As FX markets exhibit a mixed trading pattern, economists at ING delve into the factors influencing the US Dollar‘s outlook, navigating the challenges posed by a low-interest-rate environment and a robust global economy.
The current mildly pro-risk sentiment, traditionally a factor favoring a weaker Dollar, is counterbalanced by the combination of robust US economic growth and the relatively slower decline in interest rates in the US compared to Europe. This dichotomy is contributing to the Dollar maintaining a modestly positive stance.
The analysts at ING express skepticism about the imminent resolution of this complex situation. They acknowledge the tug of war between the pro-risk sentiment and the factors favoring a stronger Dollar, highlighting the delicate balancing act in the currency markets.
Despite the current dynamics, ING anticipates a continuation of the status quo, especially considering the upcoming release of the US Core PCE deflator. Projections suggest a well-behaved 0.2% month-on-month and a 2.0% year-on-year, reinforcing the belief that the Federal Reserve has effectively managed its policy objectives.

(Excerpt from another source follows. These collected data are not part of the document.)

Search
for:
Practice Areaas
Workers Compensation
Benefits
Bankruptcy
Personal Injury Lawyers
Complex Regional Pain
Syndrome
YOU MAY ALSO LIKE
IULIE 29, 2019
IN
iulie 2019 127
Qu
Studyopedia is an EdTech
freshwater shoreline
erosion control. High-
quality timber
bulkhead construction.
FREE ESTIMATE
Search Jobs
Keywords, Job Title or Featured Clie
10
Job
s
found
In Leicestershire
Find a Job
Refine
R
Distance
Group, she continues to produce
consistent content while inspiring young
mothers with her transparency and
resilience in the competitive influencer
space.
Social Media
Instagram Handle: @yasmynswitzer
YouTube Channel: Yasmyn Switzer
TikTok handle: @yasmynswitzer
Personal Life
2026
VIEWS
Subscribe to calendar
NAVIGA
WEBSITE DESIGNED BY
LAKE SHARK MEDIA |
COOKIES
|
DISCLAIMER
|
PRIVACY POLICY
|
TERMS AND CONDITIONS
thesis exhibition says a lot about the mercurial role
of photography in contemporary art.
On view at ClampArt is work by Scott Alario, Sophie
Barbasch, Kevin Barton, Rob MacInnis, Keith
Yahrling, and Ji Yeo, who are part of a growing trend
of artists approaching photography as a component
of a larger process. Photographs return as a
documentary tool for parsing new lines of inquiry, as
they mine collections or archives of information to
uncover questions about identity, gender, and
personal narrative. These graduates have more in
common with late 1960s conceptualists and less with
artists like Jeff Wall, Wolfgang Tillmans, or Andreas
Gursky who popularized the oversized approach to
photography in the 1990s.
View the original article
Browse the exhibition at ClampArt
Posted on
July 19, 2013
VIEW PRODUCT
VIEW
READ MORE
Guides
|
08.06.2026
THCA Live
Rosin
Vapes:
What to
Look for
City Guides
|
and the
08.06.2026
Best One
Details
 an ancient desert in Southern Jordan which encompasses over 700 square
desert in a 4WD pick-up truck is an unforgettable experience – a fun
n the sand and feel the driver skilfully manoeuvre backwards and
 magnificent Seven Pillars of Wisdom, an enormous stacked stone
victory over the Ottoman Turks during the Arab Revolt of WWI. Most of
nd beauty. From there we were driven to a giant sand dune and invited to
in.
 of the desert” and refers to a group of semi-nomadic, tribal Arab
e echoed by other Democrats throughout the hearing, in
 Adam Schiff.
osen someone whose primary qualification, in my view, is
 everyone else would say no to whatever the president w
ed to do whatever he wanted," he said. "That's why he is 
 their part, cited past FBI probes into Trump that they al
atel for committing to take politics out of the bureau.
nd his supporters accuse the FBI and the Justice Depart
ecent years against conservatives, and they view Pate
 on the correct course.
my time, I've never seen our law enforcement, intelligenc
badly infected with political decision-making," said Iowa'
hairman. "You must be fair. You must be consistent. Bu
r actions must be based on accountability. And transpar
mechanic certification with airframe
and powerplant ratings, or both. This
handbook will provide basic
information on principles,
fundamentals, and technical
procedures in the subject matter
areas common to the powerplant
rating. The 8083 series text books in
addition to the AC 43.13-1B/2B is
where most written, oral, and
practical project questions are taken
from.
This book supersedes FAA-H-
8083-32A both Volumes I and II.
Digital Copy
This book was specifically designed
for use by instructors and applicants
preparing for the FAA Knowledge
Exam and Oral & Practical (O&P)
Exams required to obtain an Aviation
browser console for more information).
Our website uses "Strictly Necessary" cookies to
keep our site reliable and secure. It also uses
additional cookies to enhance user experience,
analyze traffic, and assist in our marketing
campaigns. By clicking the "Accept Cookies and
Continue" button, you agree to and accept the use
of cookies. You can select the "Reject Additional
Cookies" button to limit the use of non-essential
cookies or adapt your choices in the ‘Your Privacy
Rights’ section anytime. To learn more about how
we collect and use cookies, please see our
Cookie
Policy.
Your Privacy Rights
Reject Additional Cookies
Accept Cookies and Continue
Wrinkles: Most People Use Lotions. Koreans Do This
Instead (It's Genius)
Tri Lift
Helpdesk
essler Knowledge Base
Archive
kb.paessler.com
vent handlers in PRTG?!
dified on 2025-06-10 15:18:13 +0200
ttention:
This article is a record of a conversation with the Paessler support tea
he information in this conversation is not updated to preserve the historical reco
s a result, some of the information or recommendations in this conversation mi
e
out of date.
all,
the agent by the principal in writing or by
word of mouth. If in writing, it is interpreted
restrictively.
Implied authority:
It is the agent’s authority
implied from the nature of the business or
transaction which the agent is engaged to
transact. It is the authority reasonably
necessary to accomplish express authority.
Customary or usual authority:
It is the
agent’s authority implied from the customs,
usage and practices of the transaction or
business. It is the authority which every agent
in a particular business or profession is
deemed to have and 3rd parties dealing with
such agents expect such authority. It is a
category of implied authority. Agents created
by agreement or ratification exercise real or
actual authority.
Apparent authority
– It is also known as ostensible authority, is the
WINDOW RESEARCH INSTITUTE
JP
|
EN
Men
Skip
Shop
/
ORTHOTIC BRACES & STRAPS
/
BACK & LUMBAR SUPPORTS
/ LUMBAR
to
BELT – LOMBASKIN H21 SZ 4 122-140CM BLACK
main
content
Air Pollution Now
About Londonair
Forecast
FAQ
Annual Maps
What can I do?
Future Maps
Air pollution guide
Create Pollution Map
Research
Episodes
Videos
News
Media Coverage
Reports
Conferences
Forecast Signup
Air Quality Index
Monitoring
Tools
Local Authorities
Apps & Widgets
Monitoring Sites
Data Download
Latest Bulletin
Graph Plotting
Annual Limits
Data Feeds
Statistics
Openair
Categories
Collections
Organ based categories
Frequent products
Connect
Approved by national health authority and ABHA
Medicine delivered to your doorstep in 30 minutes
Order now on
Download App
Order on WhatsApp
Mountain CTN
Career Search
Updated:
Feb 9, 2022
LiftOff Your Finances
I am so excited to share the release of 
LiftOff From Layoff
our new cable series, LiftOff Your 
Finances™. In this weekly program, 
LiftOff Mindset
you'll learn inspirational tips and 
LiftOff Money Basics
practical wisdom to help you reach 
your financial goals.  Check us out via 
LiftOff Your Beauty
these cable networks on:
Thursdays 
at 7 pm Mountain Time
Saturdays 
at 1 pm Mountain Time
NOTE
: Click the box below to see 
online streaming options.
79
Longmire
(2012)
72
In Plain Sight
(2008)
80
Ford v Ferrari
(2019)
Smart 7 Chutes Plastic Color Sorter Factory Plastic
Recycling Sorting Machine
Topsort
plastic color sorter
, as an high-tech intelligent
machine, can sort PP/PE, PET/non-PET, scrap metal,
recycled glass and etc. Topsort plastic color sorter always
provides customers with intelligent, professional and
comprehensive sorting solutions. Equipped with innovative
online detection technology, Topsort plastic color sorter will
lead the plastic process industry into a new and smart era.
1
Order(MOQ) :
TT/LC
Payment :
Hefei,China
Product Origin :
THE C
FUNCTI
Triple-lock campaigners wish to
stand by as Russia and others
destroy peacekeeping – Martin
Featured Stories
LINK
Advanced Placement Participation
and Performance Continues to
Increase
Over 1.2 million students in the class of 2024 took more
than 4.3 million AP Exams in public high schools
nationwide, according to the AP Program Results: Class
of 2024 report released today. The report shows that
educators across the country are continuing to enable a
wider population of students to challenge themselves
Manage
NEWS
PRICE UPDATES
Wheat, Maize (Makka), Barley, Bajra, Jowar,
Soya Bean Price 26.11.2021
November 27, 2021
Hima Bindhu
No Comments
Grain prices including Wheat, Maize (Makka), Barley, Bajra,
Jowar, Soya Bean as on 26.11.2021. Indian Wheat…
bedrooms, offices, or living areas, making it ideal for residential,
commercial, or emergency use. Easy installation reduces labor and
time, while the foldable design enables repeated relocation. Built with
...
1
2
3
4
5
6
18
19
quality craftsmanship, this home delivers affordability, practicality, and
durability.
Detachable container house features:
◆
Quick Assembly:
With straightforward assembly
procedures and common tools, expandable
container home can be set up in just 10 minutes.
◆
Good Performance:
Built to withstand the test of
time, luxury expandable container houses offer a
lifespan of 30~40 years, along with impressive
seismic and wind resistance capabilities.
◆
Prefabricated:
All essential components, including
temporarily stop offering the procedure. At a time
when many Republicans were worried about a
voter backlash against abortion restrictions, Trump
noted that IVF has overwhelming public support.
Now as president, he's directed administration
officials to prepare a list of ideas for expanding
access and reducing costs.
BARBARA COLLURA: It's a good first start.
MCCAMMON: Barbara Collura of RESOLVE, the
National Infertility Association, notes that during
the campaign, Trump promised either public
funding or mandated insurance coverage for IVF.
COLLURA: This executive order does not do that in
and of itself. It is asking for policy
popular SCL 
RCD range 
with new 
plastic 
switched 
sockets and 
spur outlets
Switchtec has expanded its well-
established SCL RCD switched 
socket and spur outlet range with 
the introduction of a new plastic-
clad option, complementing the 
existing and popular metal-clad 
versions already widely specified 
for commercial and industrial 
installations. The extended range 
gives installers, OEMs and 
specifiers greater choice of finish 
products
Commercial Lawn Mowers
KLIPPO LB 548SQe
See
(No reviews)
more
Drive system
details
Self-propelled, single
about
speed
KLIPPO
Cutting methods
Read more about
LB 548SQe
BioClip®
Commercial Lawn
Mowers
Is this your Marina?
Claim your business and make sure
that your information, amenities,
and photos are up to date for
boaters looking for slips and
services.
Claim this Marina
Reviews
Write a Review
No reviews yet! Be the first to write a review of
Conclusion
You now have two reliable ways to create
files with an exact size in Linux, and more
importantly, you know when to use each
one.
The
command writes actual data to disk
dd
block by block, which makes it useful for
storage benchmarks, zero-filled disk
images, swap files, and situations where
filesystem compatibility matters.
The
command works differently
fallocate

Looking ahead, ING holds a cautious view on the upcoming Federal Open Market Committee (FOMC) meeting, predicting a less-than-dovish stance. Additionally, potential market turbulence surrounding the announcement of the US Quarterly Refunding on Monday adds to the uncertainty.
In light of these factors, ING suggests that the US Dollar Index (DXY) is likely to find support around the 103.00 level, potentially edging higher towards the 104.00/104.25 range in the early part of the coming week. The analysts underscore the intricate dance of market forces shaping the Dollar’s trajectory and advise vigilance amid the evolving economic landscape.